Status epilepticus (SE) frequently does not respond to common first-line anticonvulsants. In a substantial portion of patients, administration of anticonvulsant anesthetics is inevitable. Even this aggressive approach fails to terminate SE in an undefined number of cases. We have coined the term malignant SE for this most severe variant of SE.

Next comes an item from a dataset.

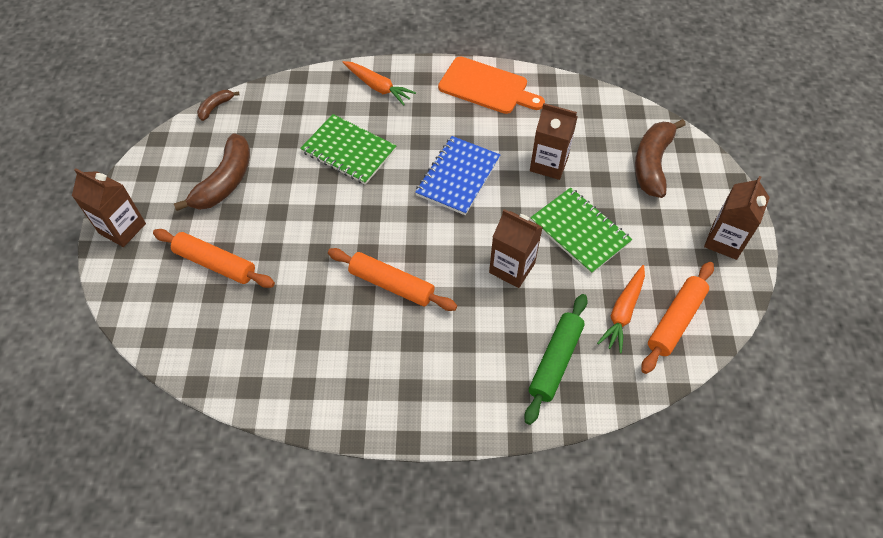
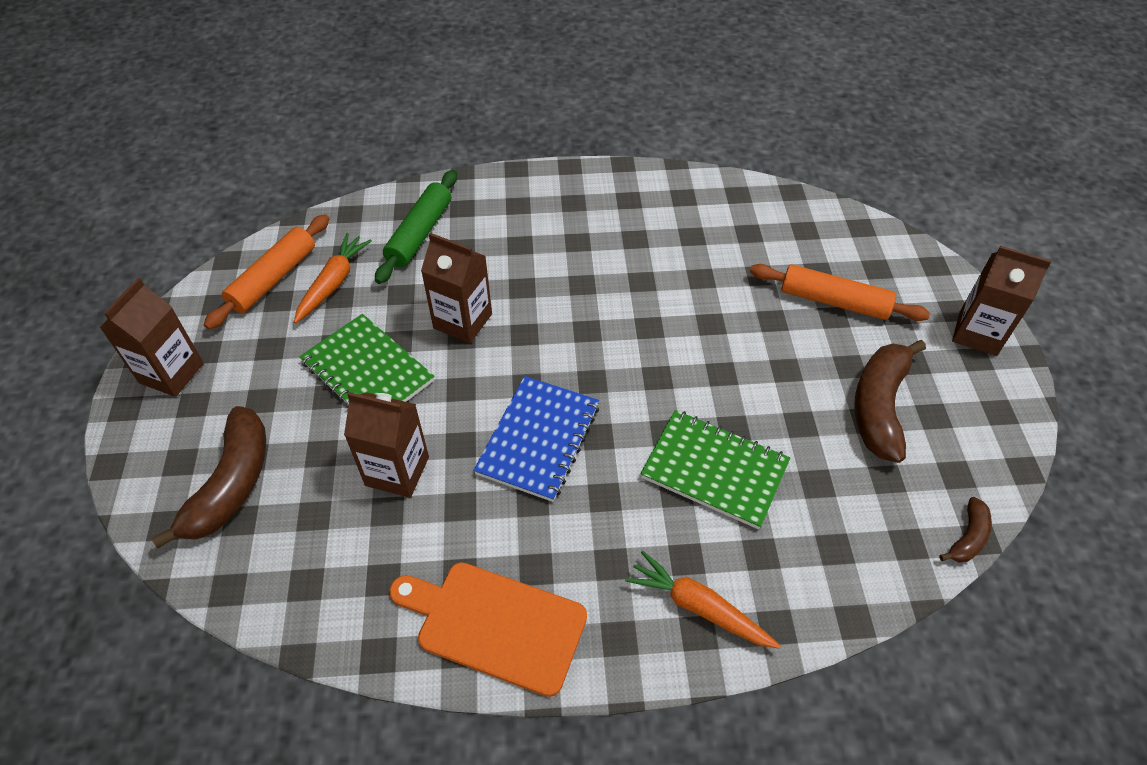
camera: 175 degrees right, 5 degrees down
orange rolling pin [328,248,457,311] -> none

To assess frequency, risk factors, and in-hospital outcome of malignant SE.


Retrospective cohort study.


Neurologic intensive care unit of a large university hospital. Patients Sample of 35 episodes of SE not responding to first-line anticonvulsants in 34 patients.


Predictive and prognostic features of episodes of malignant SE with persistent epileptic activity after high-dose anesthetics compared with features of the remainder of cases with refractory SE and persistent epileptic activity after failure of first-line anticonvulsants.


Status epilepticus that could not be controlled by first-line anticonvulsants resulted in malignant SE in 20% of cases. Patients with malignant SE were significantly younger than patients with refractory SE (P = .03). Encephalitis was identified as an independent risk factor for malignant SE (P = .008). Outcome in malignant SE was poor, with significantly longer duration of seizure activity (P<.001), longer stay in the neurologic intensive care unit (P<.001) and in the hospital (P = .007), and more patients with functional dependency at discharge from the hospital (P = .04).


Malignant SE is not rare after failure of first-line anticonvulsants. The patient at risk is typically young and suffers from encephalitis. Such patients should be treated aggressively early in the course of SE to prevent malignant SE.